Ecco le quattro grandi azioni contro l’usura della Regione Lazio:     

  1. Una legge per garantire assistenza e tutela alle vittime di usura e sovraindebitamento. L’obiettivo è garantire una più efficace assistenza alle vittime di usura e sovraindebitamento. Prevede misure con prestazione di garanzia fino a 50mila euro, varie forme di assistenza, sostegno dell’associazionismo.
  2. Il nuovo bando da 500mila euro. Un passo in avanti importantissimo: il bando mette a disposizione 500mila euro per indennizzi a fondo perduto: fino a 20mila euro per le vittime di usura o per situazioni di sovraindebitamento. La novità più rilevante è che il bando non avrà scadenza. Andrà avanti fino ad esaurimento fondi, riuscendo così a rispondere in modo tempestivo a tutte le richieste di aiuto. Le vittime si rivolgeranno alle associazioni e fondazioni antiusura che trasmetteranno l’istanza e il progetto e poi supporteranno le persone nell’utilizzo dei soldi.
  3. 2 milioni e 800mila euro a disposizione per tutte le azioni previste dalla legge. La Regione ha finanziato nel 2019 per tutte le azioni previste dalla legge regionale sul sovraindebitamento e l’usura 2.800.000 euro. Un impegno che proseguirà nei prossimi anni.
  4. Nei commissariati e nelle caserme dei carabinieri un opuscolo della regione con tutte le misure antiusura. Un’altra novità, più piccola, ma ugualmente importante che stiamo preparando, di concerto con le Prefetture e Forze dell’ordine, è l’opuscolo che contiene tutte le misure a disposizione per le vittime di usura. È fondamentale che le vittime, nel momento stesso in cui denunciano, siano messe al corrente di tutte le possibilità di aiuto che esistono e che la Regione, con l’ausilio fondamentale delle associazioni, mette a disposizione.

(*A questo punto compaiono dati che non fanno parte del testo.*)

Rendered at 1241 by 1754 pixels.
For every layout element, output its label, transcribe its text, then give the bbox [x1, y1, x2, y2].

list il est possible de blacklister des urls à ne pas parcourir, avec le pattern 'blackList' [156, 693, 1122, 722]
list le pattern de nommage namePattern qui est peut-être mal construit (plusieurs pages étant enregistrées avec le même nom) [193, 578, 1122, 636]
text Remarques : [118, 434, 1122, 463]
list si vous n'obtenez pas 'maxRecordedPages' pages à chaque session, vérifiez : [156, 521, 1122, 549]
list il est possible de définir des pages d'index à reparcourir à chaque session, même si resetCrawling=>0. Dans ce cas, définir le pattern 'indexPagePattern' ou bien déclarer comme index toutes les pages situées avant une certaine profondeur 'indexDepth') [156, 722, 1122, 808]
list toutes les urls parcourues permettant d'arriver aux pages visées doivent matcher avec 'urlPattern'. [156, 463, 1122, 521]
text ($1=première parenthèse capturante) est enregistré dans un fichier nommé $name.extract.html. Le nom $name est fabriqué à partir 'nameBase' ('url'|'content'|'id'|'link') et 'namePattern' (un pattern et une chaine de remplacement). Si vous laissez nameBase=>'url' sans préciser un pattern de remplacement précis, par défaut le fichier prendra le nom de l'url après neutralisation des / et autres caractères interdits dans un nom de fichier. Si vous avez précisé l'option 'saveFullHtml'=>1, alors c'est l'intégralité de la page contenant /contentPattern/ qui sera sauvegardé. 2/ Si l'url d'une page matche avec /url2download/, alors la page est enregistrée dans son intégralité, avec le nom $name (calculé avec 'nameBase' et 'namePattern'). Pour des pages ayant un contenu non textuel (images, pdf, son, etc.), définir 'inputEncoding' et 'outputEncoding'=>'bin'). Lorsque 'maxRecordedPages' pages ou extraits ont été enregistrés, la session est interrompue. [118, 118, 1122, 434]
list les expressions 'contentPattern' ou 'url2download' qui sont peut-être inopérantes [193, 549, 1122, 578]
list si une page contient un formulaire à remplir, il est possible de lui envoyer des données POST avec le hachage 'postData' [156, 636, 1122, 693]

“Noi accompagneremo il lancio di questo bando con una campagna di sensibilizzazione dal titolo ‘Fuori il racket e l’usura dal Lazio’, ma anche con dei provvedimenti concreti contro la tragedia dell’usura per essere vicini a chi ne è vittima –parole del presidente, Nicola Zingaretti, che ha aggiunto: c’è un fondo di 500 mila euro per dare fino a 20 mila euro, a fondo perduto, alle vittime dell’usura per consentire loro di riprendere l’attività. Un fondo che non avrà scadenza, quindi verrà sempre rifinanziato in modo che h24, 12 mesi l’anno, chi è vittima dell’usura e ne vuole uscire sappia che ha queste risorse a disposizione. C’è un pacchetto di norme che si affianca al lavoro delle procure e delle forze dell’ordine e di tutti coloro che combattono l’usura per lanciare un messaggio: chi è vittima di usura non è solo e ne può uscire. C’è chi reprime e c’è anche chi, in questo caso la Regione, aiuta a rifarsi una vita, che è la cosa più importante”.

“L’obiettivo è quello di rispondere tempestivamente alla richiesta delle vittime di poter essere accompagnate fuori dal circuito dell’usura nel momento in cui prendono il coraggio di denunciare. Quindi non li lasciamo soli, accompagniamo le attività di forze di polizia e magistratura con provvedimenti e azioni della Regione che vanno dall’indennizzo fino a 20 mila euro a fondo perduto, il tutto in un pacchetto di altre norme che prevedono l’assistenza psicologica e legale e la possibilità di forme di garanzia con le banche fino a 50 mila euro” – parole di Gianpiero Cioffredi, presidente dell’Osservatorio regionale sicurezza e legalità.